■ Brief:
State how many lines of the listing below contain the string "Study". Case counts, and the reply should be the number alone.

■ Information supplied:

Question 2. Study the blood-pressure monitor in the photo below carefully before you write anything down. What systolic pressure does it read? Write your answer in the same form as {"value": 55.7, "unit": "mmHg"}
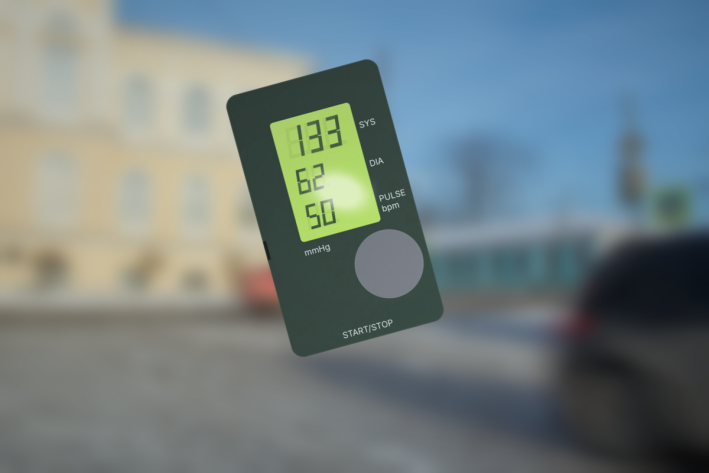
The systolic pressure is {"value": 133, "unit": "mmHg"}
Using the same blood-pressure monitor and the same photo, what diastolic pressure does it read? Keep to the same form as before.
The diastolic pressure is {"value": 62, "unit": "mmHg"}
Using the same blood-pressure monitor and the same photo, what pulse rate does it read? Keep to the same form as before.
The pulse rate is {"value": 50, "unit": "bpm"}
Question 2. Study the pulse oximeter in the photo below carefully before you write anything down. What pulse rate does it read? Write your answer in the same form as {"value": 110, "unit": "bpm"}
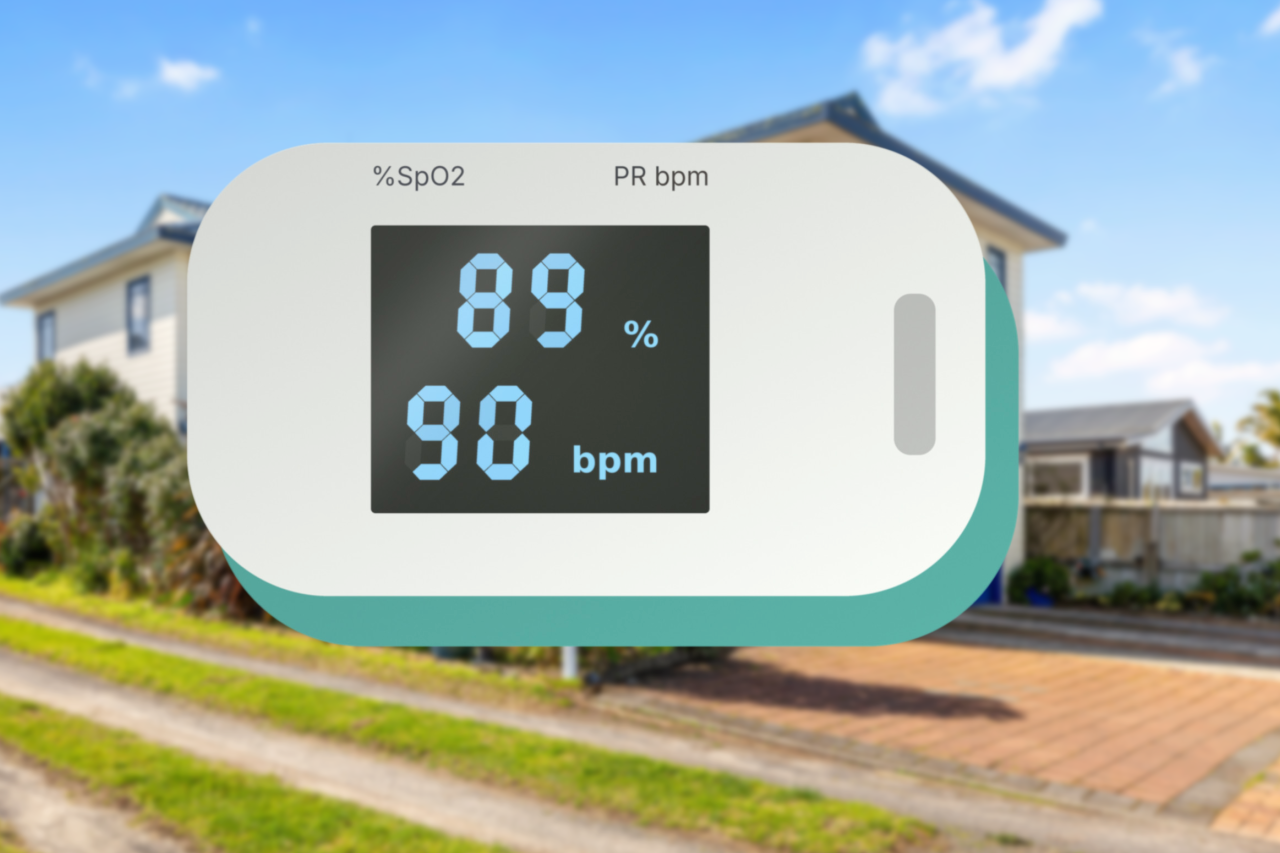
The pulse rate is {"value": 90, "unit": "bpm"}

■ Reply:
2